Files
vibe_data_ana/tests/test_viz_tools.py

358 lines
11 KiB
Python
Raw Normal View History

"""可视化工具的单元测试。"""
import pytest
import pandas as pd
import numpy as np
import os
from pathlib import Path
import tempfile
import shutil
from src.tools.viz_tools import (
CreateBarChartTool,
CreateLineChartTool,
CreatePieChartTool,
CreateHeatmapTool
)
from src.models import DataProfile, ColumnInfo
@pytest.fixture
def temp_output_dir():
"""创建临时输出目录。"""
temp_dir = tempfile.mkdtemp()
yield temp_dir
# 清理
shutil.rmtree(temp_dir, ignore_errors=True)

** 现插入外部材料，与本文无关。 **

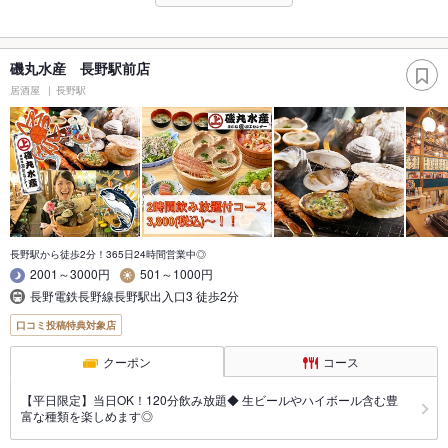
磯丸水産 長野駅前店
居酒屋
長野駅
長野駅から徒歩2分！365日24時間営業中◎
2001～3000円
501～1000円
長野電鉄長野線長野駅出入口3 徒歩2分
口コミ投稿特典対象店
クーポン
コース
【平日限定】当日OK！120分飲み放題◆ 生ビールやハイボール含む豊
富な種類を楽しめます◎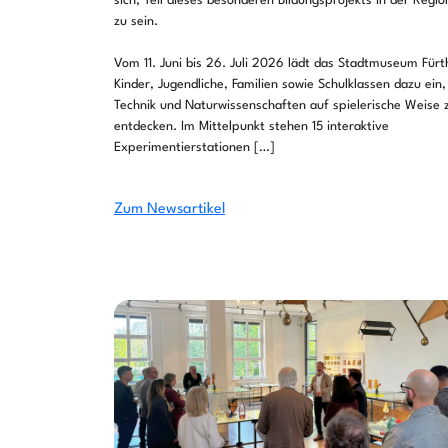
sich, Teil dieses besonderen Bildungsprojekts in der Regio
zu sein.
Vom 11. Juni bis 26. Juli 2026 lädt das Stadtmuseum Fürt
Kinder, Jugendliche, Familien sowie Schulklassen dazu ein,
Technik und Naturwissenschaften auf spielerische Weise 
entdecken. Im Mittelpunkt stehen 15 interaktive
Experimentierstationen […]
Zum Newsartikel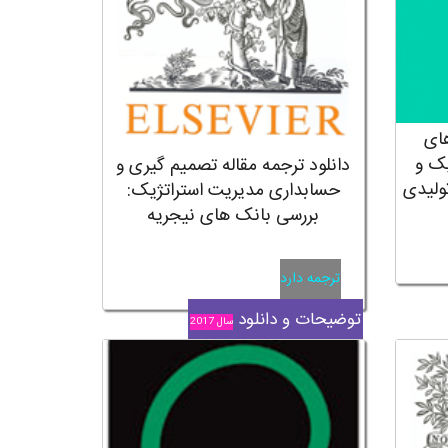
های
یک و
دانلود ترجمه مقاله تصمیم گیری و
ولیدی
حسابداری مدیریت استراتژیک:
بررسی بانک های نیجریه
ترجمه دارد
توضیحات و دانلود
سال 2017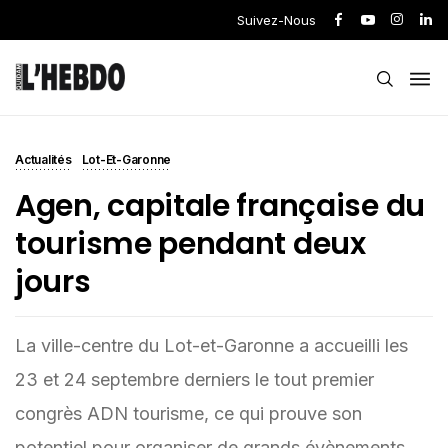
Suivez-Nous
Actualités
Lot-Et-Garonne
Agen, capitale française du
tourisme pendant deux
jours
La ville-centre du Lot-et-Garonne a accueilli les
23 et 24 septembre derniers le tout premier
congrès ADN tourisme, ce qui prouve son
potentiel pour organiser de grands évènements.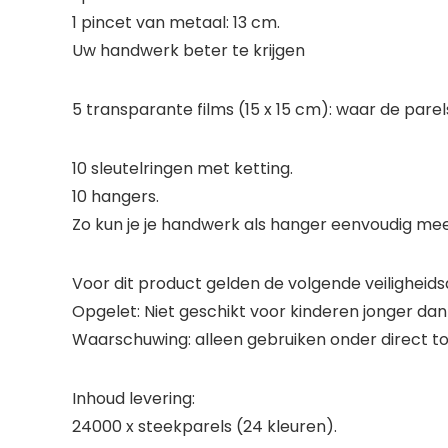
1 pincet van metaal: 13 cm.
Uw handwerk beter te krijgen
5 transparante films (15 x 15 cm): waar de par
10 sleutelringen met ketting.
10 hangers.
Zo kun je je handwerk als hanger eenvoudig m
Voor dit product gelden de volgende veiligheids
Opgelet: Niet geschikt voor kinderen jonger dan 
Waarschuwing: alleen gebruiken onder direct t
Inhoud levering:
24000 x steekparels (24 kleuren).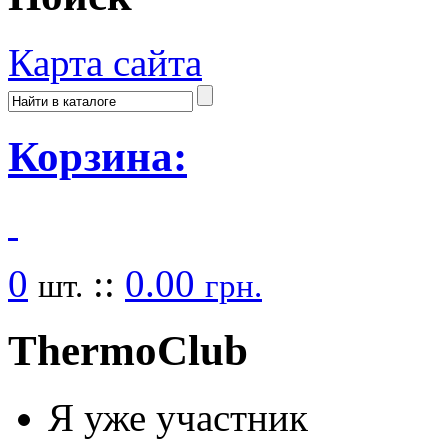
Карта сайта
Корзина:
0
::
0.00
шт.
грн.
Thermo
Club
Я уже участник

class TestCreateBarChartTool:
"""测试柱状图工具。"""
def test_basic_functionality(self, temp_output_dir):
"""测试基本功能。"""
tool = CreateBarChartTool()
df = pd.DataFrame({
'category': ['A', 'B', 'C', 'A', 'B', 'A'],
'value': [10, 20, 30, 15, 25, 20]
})
output_path = os.path.join(temp_output_dir, 'bar_chart.png')
result = tool.execute(df, x_column='category', output_path=output_path)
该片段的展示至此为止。